Because these two features might be critical to the workflow of some of our users, we offer another partitioning config file that utilizes fixed partitioning. This means we use the same partition_range_end value for all chromosomes, namely the largest chromosome: chr1. We know this slightly degrades the query cost reduction potential of BigQuery partitioning, especially for smaller chromosomes such as chr21 or chr22, but doing so allows our users to create views and run queries over multiple tables. In order to run Variant Transforms with fixed partitioning, please add the following flag to your vcf_to_bq command:

--sharding_config_path gcp_variant_transforms/data/sharding_configs/homo_sapiens_fixed_partitions.yaml

Multiple shards per chromosome

As we mentioned earlier, sharding can be done at a more fine grained level and does not have to be limited to chromosomes. For example, the following config defines two shards that contain variants of chromosome X:

-  output_table:
     table_name_suffix: "chrX_first_100M"
     regions:
       - "chrX:0-100,000,000"
     partition_range_end: 100,000,000
-  output_table:
     table_name_suffix: "chrX_remaining"
     regions:
       - "chrX:100,000,000-999,999,999"
     partition_range_end: 156,030,808

If the start position of a variant on chromosome X is less than 100,000,000 then it will be assigned to chrX_first_100M table, otherwise it will be assigned to chrX_remaining table.

Residual Shard

All shards defined in a config file follow the same principle: variants will be assigned to them based on their defined regions. The only exception is the residual shard, which acts as the default shard: all variants not assigned to any shard will end up in this shard.
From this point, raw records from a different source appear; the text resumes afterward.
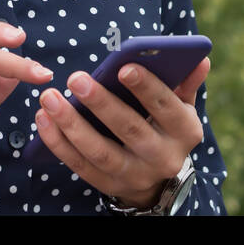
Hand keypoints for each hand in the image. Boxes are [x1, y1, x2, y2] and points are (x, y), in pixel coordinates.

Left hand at [33, 55, 209, 210]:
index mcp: (184, 132)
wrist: (158, 177)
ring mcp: (134, 175)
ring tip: (50, 99)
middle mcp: (162, 157)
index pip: (166, 107)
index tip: (123, 67)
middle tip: (76, 78)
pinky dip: (58, 143)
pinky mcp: (109, 186)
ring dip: (71, 125)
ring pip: (100, 151)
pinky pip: (80, 165)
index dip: (146, 87)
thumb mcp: (182, 106)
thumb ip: (186, 82)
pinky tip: (43, 120)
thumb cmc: (166, 126)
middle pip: (129, 129)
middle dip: (101, 104)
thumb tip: (200, 59)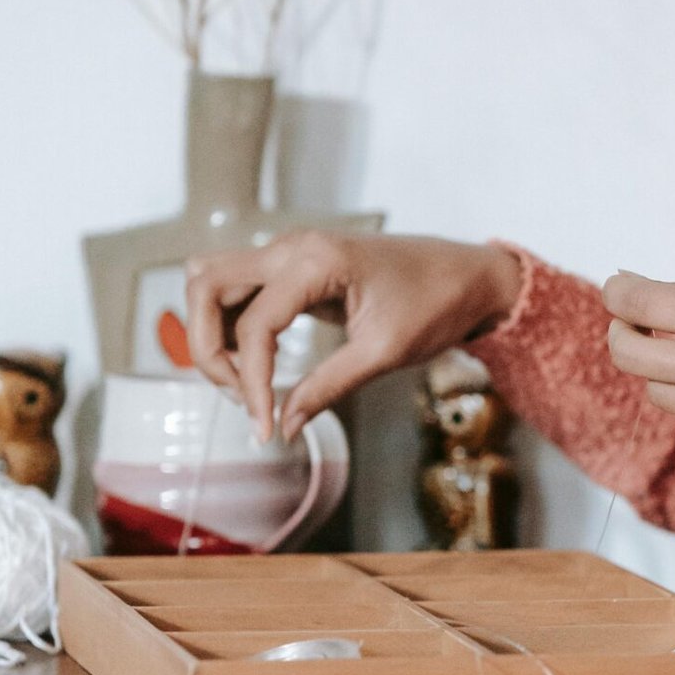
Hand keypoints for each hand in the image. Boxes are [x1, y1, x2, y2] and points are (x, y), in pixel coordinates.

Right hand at [185, 231, 524, 444]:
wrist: (469, 275)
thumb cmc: (436, 303)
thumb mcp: (384, 353)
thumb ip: (328, 388)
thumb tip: (284, 426)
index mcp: (317, 260)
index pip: (255, 325)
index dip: (250, 383)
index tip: (265, 428)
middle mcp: (291, 246)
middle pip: (205, 284)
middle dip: (206, 346)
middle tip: (240, 396)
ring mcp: (288, 252)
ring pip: (212, 282)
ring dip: (213, 333)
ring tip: (247, 383)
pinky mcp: (292, 267)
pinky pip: (238, 290)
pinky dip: (231, 326)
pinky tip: (257, 366)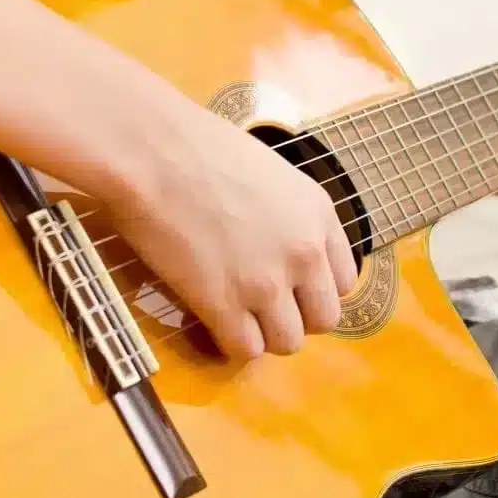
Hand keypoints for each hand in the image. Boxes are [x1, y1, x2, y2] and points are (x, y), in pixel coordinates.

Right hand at [100, 100, 356, 361]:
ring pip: (288, 342)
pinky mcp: (224, 305)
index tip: (288, 284)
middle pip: (324, 318)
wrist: (152, 153)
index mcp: (319, 214)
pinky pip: (245, 350)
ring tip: (234, 313)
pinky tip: (210, 320)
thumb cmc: (198, 146)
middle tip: (260, 303)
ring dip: (263, 333)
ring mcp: (267, 282)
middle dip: (294, 316)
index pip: (345, 280)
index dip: (314, 287)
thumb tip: (276, 244)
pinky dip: (229, 343)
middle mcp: (304, 252)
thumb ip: (285, 214)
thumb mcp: (268, 173)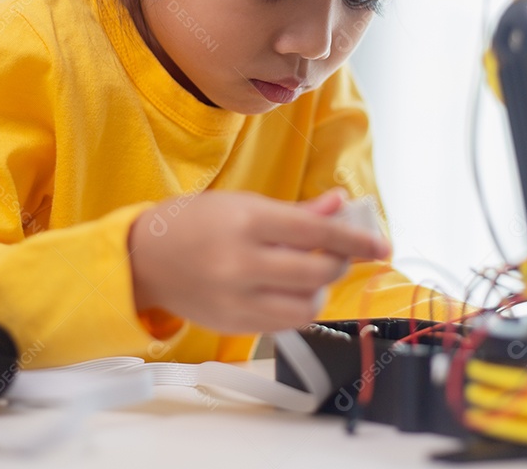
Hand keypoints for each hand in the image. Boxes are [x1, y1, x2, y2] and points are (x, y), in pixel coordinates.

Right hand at [128, 189, 389, 333]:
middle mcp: (242, 261)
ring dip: (319, 290)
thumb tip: (340, 204)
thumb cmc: (195, 222)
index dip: (356, 239)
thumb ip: (296, 211)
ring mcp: (236, 297)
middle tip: (339, 254)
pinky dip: (298, 309)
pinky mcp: (233, 323)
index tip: (381, 245)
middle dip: (339, 263)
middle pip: (318, 273)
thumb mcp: (245, 203)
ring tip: (308, 275)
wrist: (145, 258)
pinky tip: (290, 292)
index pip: (318, 232)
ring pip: (306, 305)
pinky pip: (285, 325)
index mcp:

For example, consider the following config file:

-  output_table:
     table_name_suffix: "first_50M"
     regions:
       - "chr1:0-50,000,000"
       - "chr2:0-50,000,000"
       - "chr3:0-50,000,000"
     partition_range_end: 50,000,000
-  output_table:
     table_name_suffix: "second_50M"
     regions:
       - "chr1:50,000,000-100,000,000"
       - "chr2:50,000,000-100,000,000"
       - "chr3:50,000,000-100,000,000"
     partition_range_end: 100,000,000
-  output_table:
     table_name_suffix: "all_remaining"
     regions:
       - "residual"

This config file splits all the variants into 3 tables:

  • first_50M: all variants of chr1, chr2, and chr3 whose start_position is < 50M
  • second_50M: all variants of chr1, chr2, and chr3 whose start_position is >= 50M and < 100M
  • all_remaining: all remaining variants. This includes:
    • All variants of chr1, chr2, and chr3 with start position >= 100M
    • All variants of other chromosomes.

Using the residual shard, you can make sure your output tables will include all input variants. However, if you don't need the residual variants, then you can simply remove the last shard from your config file. If you removed the last shard from the previous example, then you would have only 2 tables as output, and variants that do not match either of those two shards would be dropped from the final output.

This feature can be used more broadly for filtering out unwanted variants from the output tables. Filtering reduces the cost of running Variant Transforms.